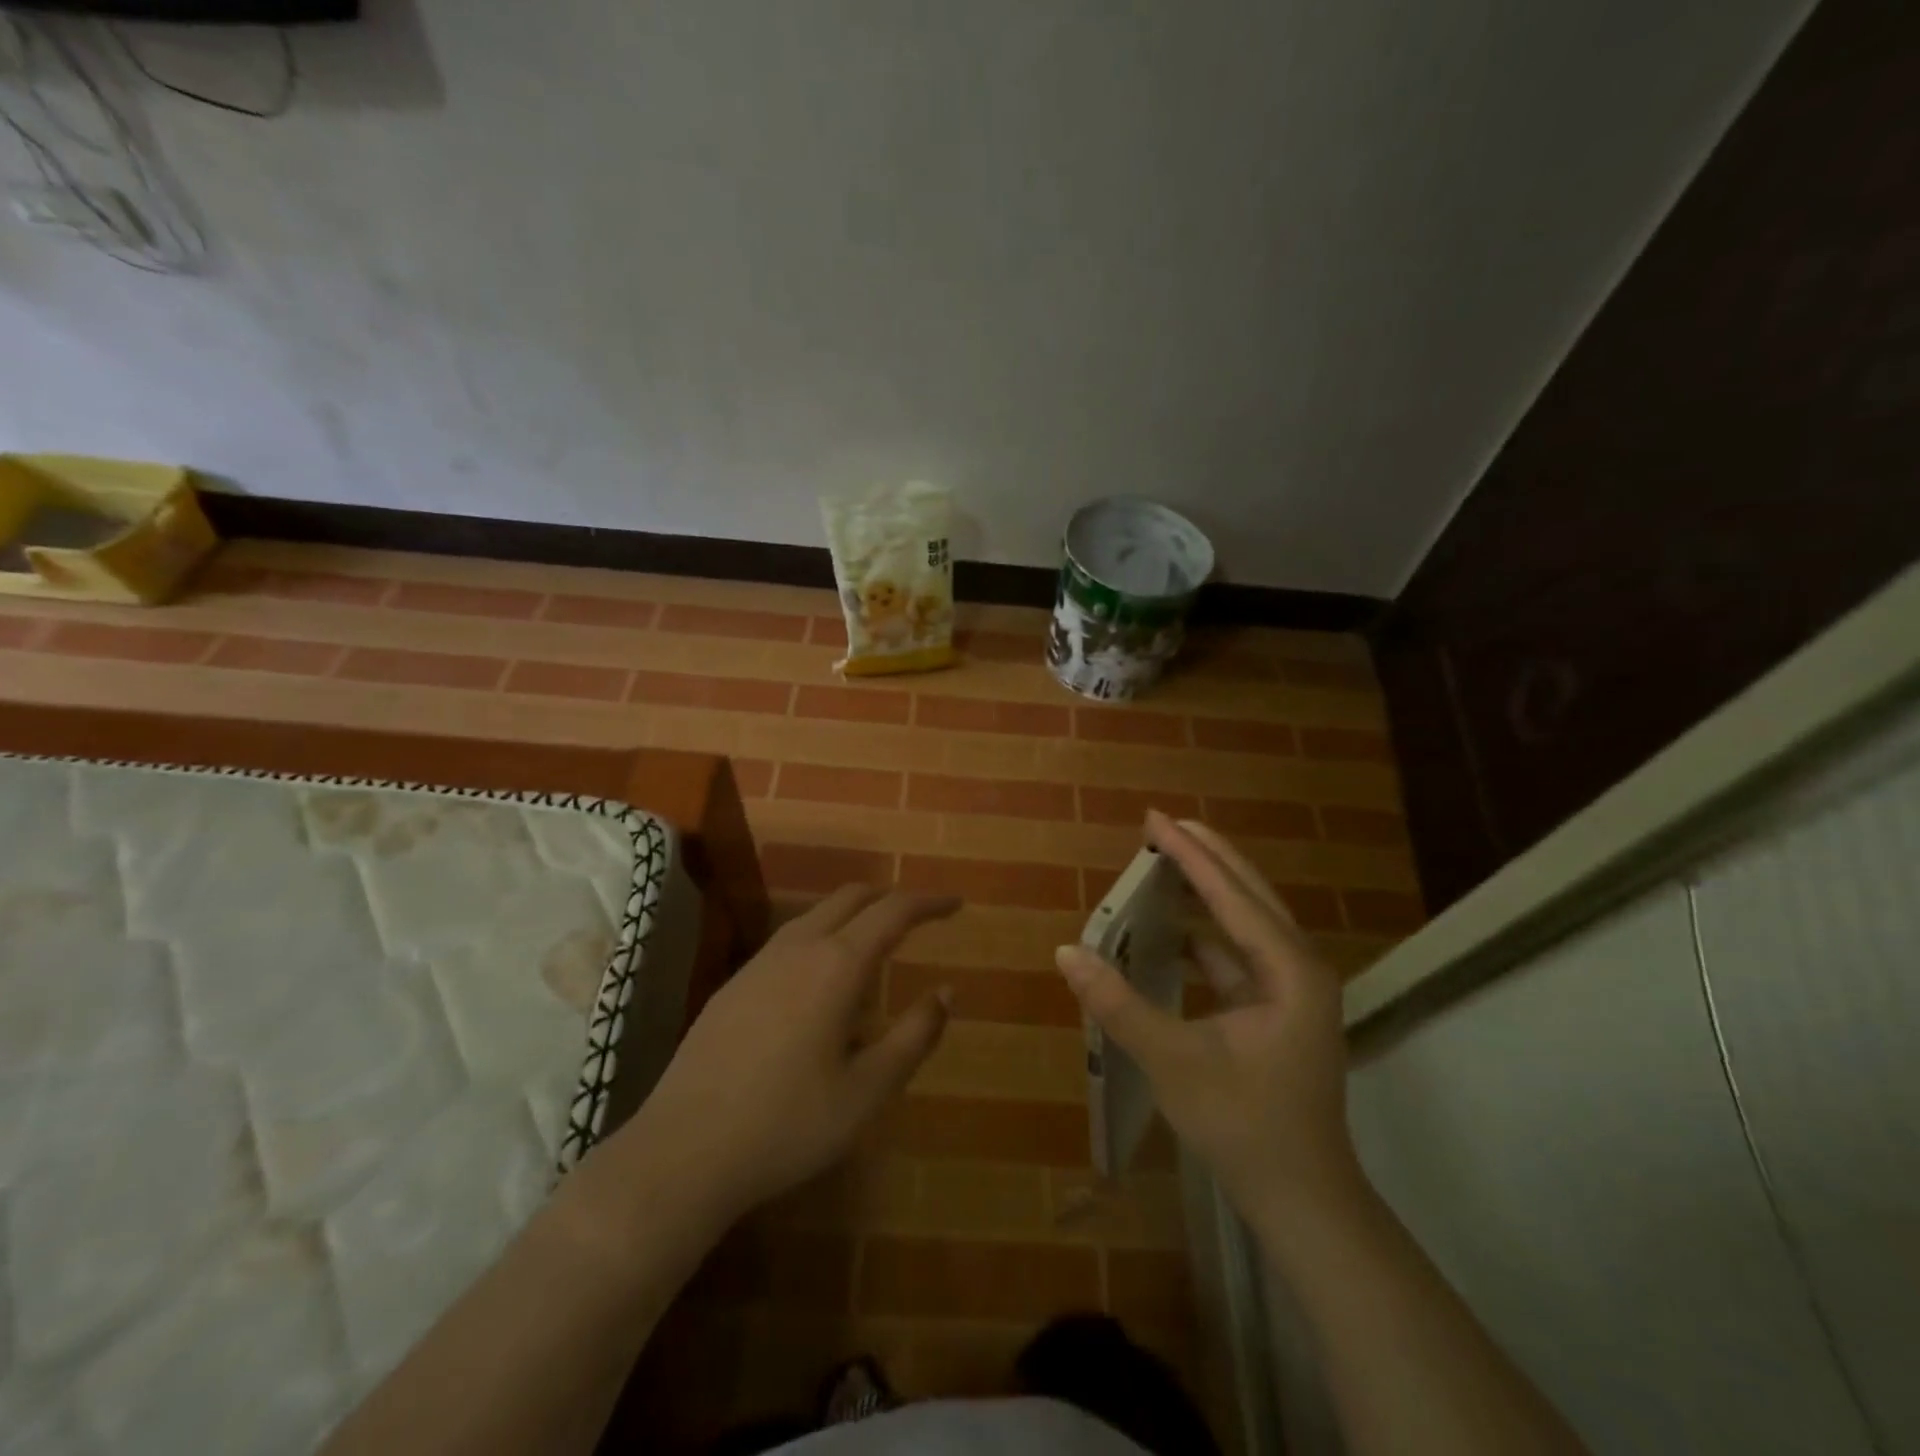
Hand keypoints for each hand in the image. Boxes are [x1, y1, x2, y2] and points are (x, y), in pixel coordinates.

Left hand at [617, 885, 959, 1224]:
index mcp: (837, 965)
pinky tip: (821, 980)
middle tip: (921, 918)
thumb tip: (947, 992)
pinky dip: (822, 936)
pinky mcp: (734, 985)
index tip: (956, 904)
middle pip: (851, 897)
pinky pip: (790, 940)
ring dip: (853, 915)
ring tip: (876, 945)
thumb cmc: (788, 1124)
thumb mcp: (868, 1091)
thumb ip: (914, 1036)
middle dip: (890, 898)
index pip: (893, 911)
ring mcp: (759, 963)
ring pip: (816, 915)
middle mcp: (798, 948)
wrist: (683, 1151)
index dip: (929, 902)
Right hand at [1056, 812, 1363, 1230]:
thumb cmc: (1244, 1126)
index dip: (1190, 854)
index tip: (1155, 817)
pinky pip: (1237, 954)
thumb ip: (1118, 1004)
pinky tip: (1174, 932)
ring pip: (1246, 922)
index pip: (1230, 895)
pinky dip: (1205, 934)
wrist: (1303, 1201)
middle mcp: (1298, 967)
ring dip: (1208, 891)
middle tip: (1163, 823)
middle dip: (1206, 856)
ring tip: (1167, 862)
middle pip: (1249, 893)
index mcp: (1289, 970)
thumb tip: (1066, 952)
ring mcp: (1291, 990)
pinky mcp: (1277, 1011)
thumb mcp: (1173, 1061)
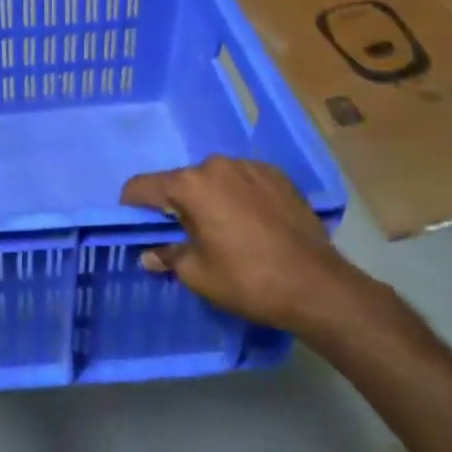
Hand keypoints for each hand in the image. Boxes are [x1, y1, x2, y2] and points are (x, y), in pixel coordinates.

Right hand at [120, 156, 365, 334]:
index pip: (142, 186)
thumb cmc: (248, 280)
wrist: (318, 287)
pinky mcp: (278, 176)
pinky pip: (243, 181)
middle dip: (176, 205)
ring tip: (224, 231)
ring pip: (214, 179)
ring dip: (209, 199)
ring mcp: (251, 167)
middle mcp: (217, 165)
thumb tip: (150, 254)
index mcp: (190, 185)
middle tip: (186, 236)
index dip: (132, 206)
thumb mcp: (197, 274)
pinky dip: (239, 197)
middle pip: (180, 181)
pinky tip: (252, 225)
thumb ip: (167, 256)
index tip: (137, 227)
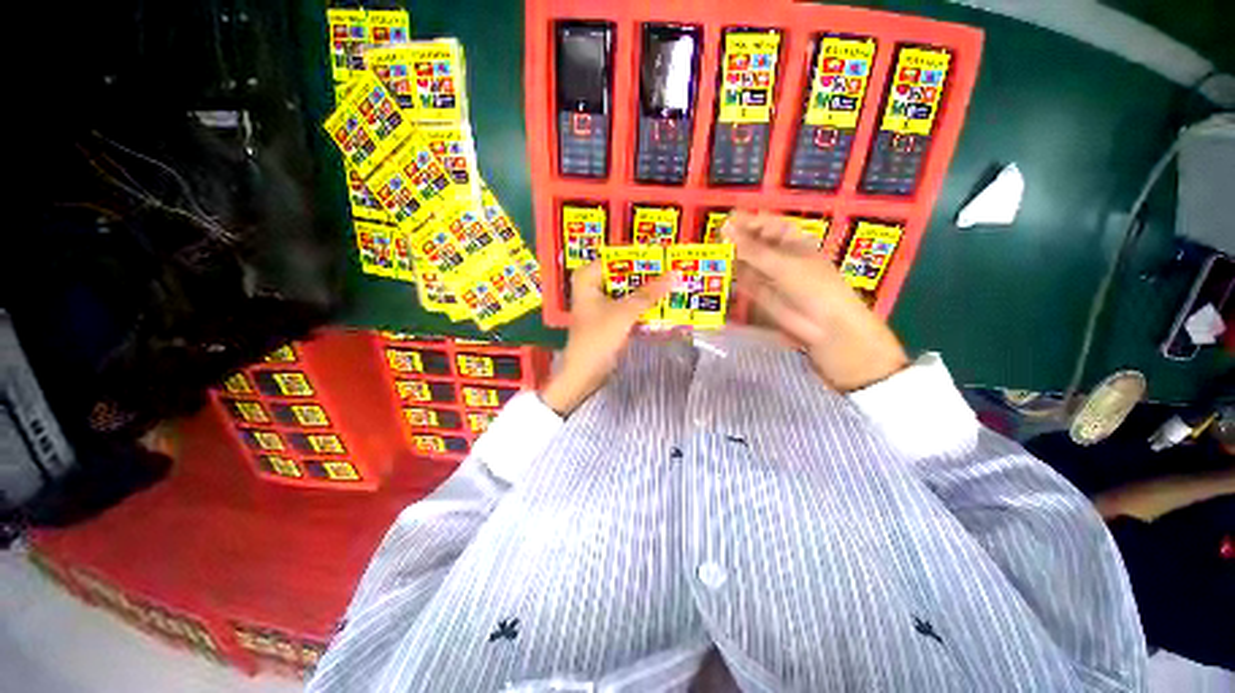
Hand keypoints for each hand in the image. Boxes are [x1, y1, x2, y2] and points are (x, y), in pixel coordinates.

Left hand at [540, 261, 671, 415]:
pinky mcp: (611, 319)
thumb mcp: (624, 313)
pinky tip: (665, 304)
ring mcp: (603, 304)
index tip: (666, 256)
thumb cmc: (598, 338)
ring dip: (649, 292)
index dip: (641, 257)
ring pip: (630, 292)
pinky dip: (645, 307)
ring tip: (675, 284)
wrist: (584, 375)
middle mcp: (594, 287)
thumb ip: (649, 294)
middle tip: (675, 270)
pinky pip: (631, 307)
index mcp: (588, 278)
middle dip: (649, 276)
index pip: (618, 258)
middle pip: (625, 276)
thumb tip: (675, 274)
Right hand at [724, 210, 908, 392]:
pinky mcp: (760, 293)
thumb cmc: (812, 286)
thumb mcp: (782, 264)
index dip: (747, 221)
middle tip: (717, 238)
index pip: (766, 224)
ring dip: (733, 258)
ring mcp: (769, 275)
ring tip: (715, 254)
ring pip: (747, 261)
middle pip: (754, 242)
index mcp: (791, 241)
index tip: (726, 221)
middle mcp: (779, 255)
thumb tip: (725, 229)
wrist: (824, 325)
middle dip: (737, 239)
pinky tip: (722, 271)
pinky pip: (745, 280)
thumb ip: (751, 249)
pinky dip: (735, 276)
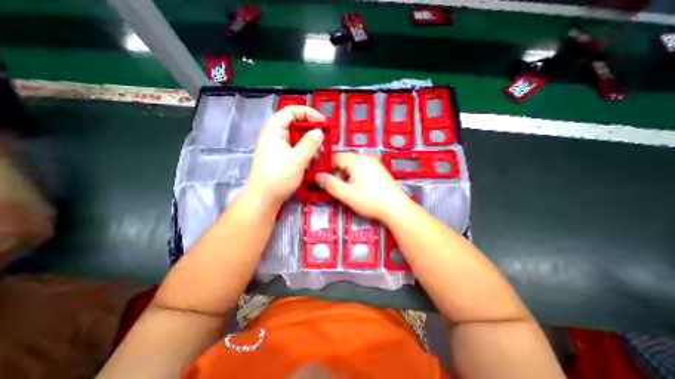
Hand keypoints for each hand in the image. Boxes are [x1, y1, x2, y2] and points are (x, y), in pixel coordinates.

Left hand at [246, 105, 326, 207]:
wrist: (263, 199)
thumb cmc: (277, 178)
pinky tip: (313, 159)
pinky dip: (306, 151)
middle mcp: (275, 135)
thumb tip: (320, 131)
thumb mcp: (297, 160)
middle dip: (311, 129)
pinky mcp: (282, 156)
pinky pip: (296, 148)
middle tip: (324, 138)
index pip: (291, 111)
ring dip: (310, 142)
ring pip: (297, 137)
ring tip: (320, 151)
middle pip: (295, 124)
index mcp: (274, 130)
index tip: (323, 122)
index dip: (308, 113)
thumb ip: (310, 144)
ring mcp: (278, 146)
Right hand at [318, 151, 411, 222]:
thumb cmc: (371, 200)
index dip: (326, 167)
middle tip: (335, 188)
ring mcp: (374, 164)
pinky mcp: (378, 171)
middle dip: (337, 174)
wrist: (396, 208)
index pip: (335, 157)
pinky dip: (355, 178)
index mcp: (357, 160)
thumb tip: (318, 176)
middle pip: (344, 162)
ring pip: (352, 167)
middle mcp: (366, 158)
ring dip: (345, 177)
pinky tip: (358, 190)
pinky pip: (361, 171)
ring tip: (347, 192)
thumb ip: (330, 184)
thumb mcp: (346, 194)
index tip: (322, 178)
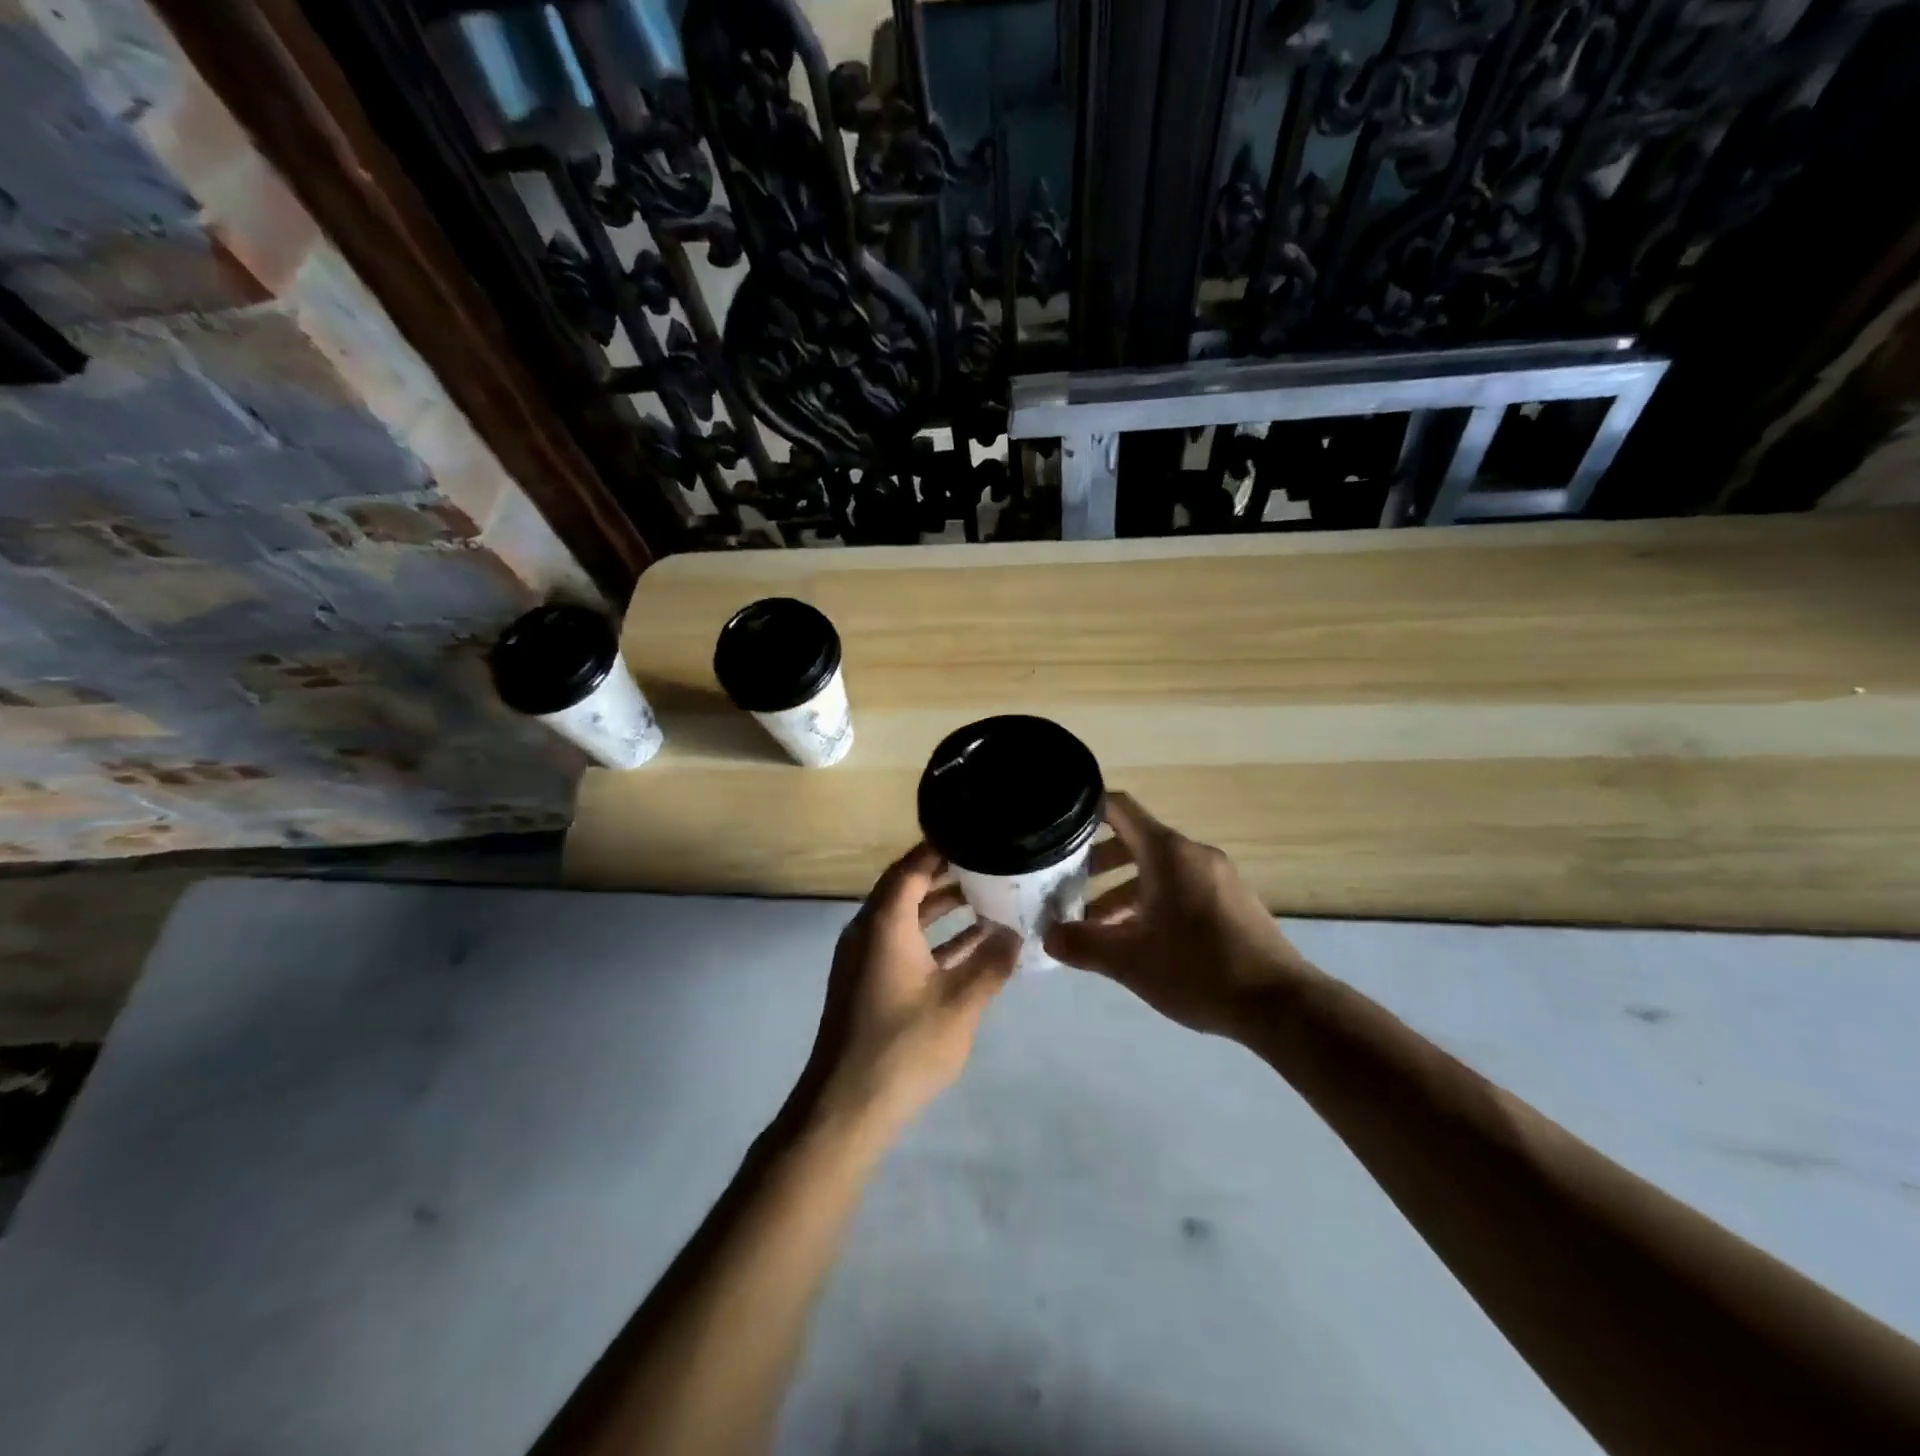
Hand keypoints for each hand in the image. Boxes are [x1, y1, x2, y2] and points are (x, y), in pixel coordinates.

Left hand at [800, 843, 1019, 1142]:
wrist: (845, 1108)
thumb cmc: (903, 1047)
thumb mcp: (960, 1003)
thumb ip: (991, 963)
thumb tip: (1015, 933)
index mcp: (884, 923)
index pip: (912, 867)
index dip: (940, 847)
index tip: (974, 833)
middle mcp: (869, 931)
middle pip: (907, 888)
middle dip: (947, 874)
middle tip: (989, 861)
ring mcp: (865, 959)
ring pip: (906, 919)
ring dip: (942, 909)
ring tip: (988, 896)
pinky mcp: (868, 984)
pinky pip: (903, 944)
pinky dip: (933, 939)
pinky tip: (971, 946)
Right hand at [1044, 792, 1313, 1037]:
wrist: (1281, 1004)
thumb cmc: (1199, 970)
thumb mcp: (1131, 961)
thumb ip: (1084, 945)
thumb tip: (1048, 937)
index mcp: (1168, 853)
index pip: (1119, 809)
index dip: (1086, 808)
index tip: (1058, 823)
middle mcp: (1193, 854)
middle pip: (1136, 841)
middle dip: (1098, 862)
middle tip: (1067, 884)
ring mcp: (1218, 877)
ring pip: (1159, 869)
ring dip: (1124, 888)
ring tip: (1097, 923)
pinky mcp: (1233, 902)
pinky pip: (1182, 887)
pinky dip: (1153, 900)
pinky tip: (1140, 939)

*WHAT YOU HAVE TO DO:*
Go down the entries above from the line containing "pinky tip: (252, 225)" to the line containing "pinky pip: (361, 171)" and write out each line exactly, leaving pictures out.

*REPLY TO THE EXERCISE:*
pinky tip: (252, 225)
thumb ip: (167, 256)
index tip: (137, 227)
Hand keypoints for each hand in the image. Boxes are [x1, y1, x2, y2] and points are (x, y), in pixel coordinates.

Left hand at [540, 261, 671, 415]:
pinky mcp: (611, 319)
thumb mcp: (624, 313)
pinky tip: (665, 304)
ring mcp: (603, 304)
index tip: (666, 256)
thumb cmc: (598, 338)
ring dip: (649, 292)
index dip: (641, 257)
ring pip: (630, 292)
pinky dip: (645, 307)
ring tip: (675, 284)
wrist: (584, 375)
middle mcp: (594, 287)
thumb ip: (649, 294)
middle tip: (675, 270)
pinky pip: (631, 307)
index mcp: (588, 278)
middle dip: (649, 276)
index pip: (618, 258)
middle pip: (625, 276)
thumb tip: (675, 274)
Right hand at [724, 210, 908, 392]:
pinky mcp: (760, 293)
thumb cmc: (812, 286)
thumb mcp: (782, 264)
index dip: (747, 221)
middle tip: (717, 238)
index pip: (766, 224)
ring dip: (733, 258)
ring mcp: (769, 275)
ring tip: (715, 254)
ring pip: (747, 261)
middle pip: (754, 242)
index mcp: (791, 241)
index tip: (726, 221)
middle mcp: (779, 255)
thumb tip: (725, 229)
wrist: (824, 325)
middle dip: (737, 239)
pinky tip: (722, 271)
pinky pip: (745, 280)
thumb ip: (751, 249)
pinky dip: (735, 276)
Hand keypoints for each hand in the image. Boxes are [x1, y1, x2, y2] and points are (x, y), in pixel coordinates.

Left hand at [246, 105, 326, 207]:
wrist: (263, 199)
thumb cmc: (277, 178)
pinky tip: (313, 159)
pinky dip: (306, 151)
middle mcp: (275, 135)
thumb tip: (320, 131)
thumb mcp: (297, 160)
middle dip: (311, 129)
pinky mcp: (282, 156)
pinky pip: (296, 148)
middle tip: (324, 138)
index pip: (291, 111)
ring dip: (310, 142)
ring pip: (297, 137)
ring tip: (320, 151)
middle pip: (295, 124)
index mcp: (274, 130)
index tip: (323, 122)
index dip: (308, 113)
thumb ip: (310, 144)
ring mcp: (278, 146)
Right hand at [318, 151, 411, 222]:
thumb cmc: (371, 200)
index dip: (326, 167)
middle tip: (335, 188)
ring mcp: (374, 164)
pinky mcp: (378, 171)
middle dip: (337, 174)
wrist: (396, 208)
index pip: (335, 157)
pinky dip: (355, 178)
index mcp: (357, 160)
thumb tip: (318, 176)
middle pip: (344, 162)
ring pip: (352, 167)
middle mcp: (366, 158)
ring dip: (345, 177)
pinky tip: (358, 190)
pinky pip: (361, 171)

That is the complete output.